I never reset before I shutdown. Just stop the timer. After I download the data the unit is reset. I will reset before the next ride if I did not download.


----------



## MauricioB (Oct 16, 2007)

shiggy said:


> I never reset before I shutdown. Just stop the timer. After I download the data the unit is reset. I will reset before the next ride if I did not download.


I could try that, though resetting follows the FM's instructions and has worked for dozens of rides. Also note that there are many posts on the Garmin forums from people who have done as you've described and thought it was the cause of the problem.

The Edge 500 suffers from an intermittent data loss problem. Don't think I could recommend it to anyone.


----------



## Harold (Dec 23, 2003)

MauricioB said:


> I could try that, though resetting follows the FM's instructions and has worked for dozens of rides. Also note that there are many posts on the Garmin forums from people who have done as you've described and thought it was the cause of the problem.
> 
> The Edge 500 suffers from an intermittent data loss problem. Don't think I could recommend it to anyone.

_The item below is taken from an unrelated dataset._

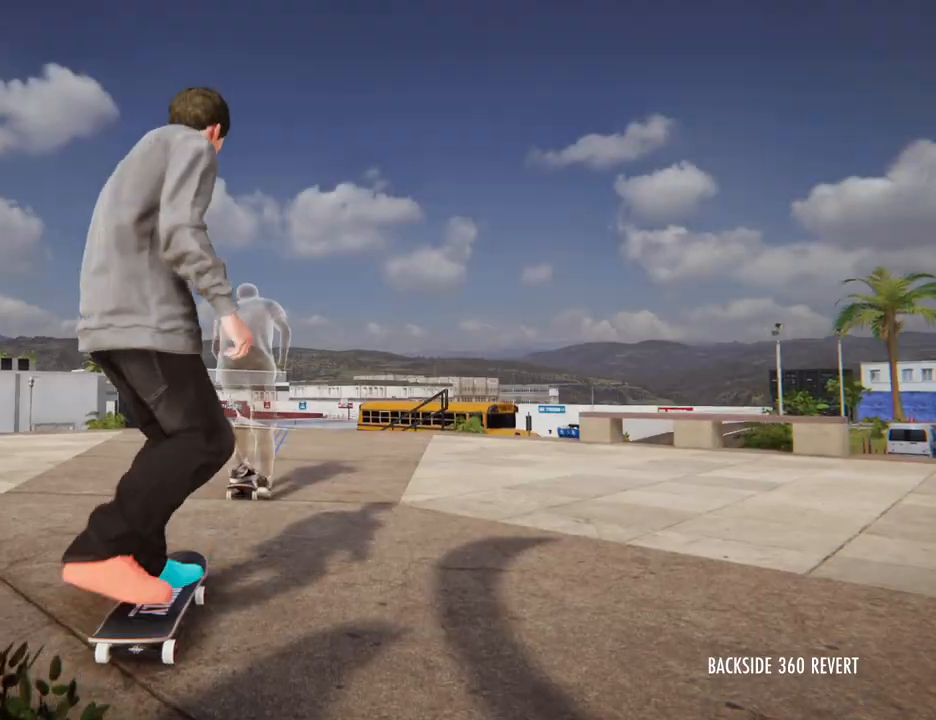
Gameplay with a controller (Xbox layout); each line is a JSON object with the inputs held at the frame after it. "button_events" lists button changes between this image and that frame as [ms after this image, input, new state], when the widget could be followed in between (sticks are given only as held states). Not read: DPAD_UP HOME L3 R3.
{"buttons": ["A"], "left_stick": "center", "right_stick": "center", "button_events": []}
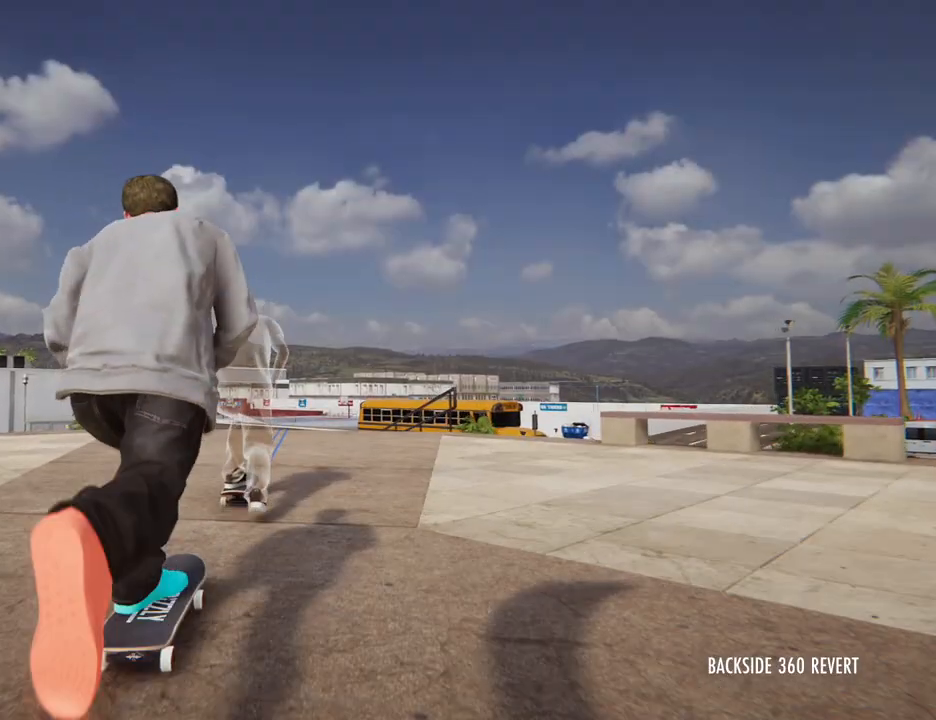
{"buttons": ["A"], "left_stick": "center", "right_stick": "center", "button_events": []}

I found my Edge 705 to be fussy (never to the point of data loss, but other minor issues) if I didn't press reset at the end of the ride. Same with my Forerunner 205.


----------



## shiggy (Dec 19, 1998)

NateHawk said:


> I found my Edge 705 to be fussy (never to the point of data loss, but other minor issues) if I didn't press reset at the end of the ride. Same with my Forerunner 205.


Hmmm...that was never the case with my Edge 305 or 800. I would get weird tracks if I turned the unit on again before downloading.

The 200 I just picked up does ask if you want to save or discard a ride when you turn off the timer.


----------



## MauricioB (Oct 16, 2007)

MauricioB said:


> I'll check there [in the raw data for .dat files in the /laps folder] too. Fortunately I haven't done any rides since the data loss.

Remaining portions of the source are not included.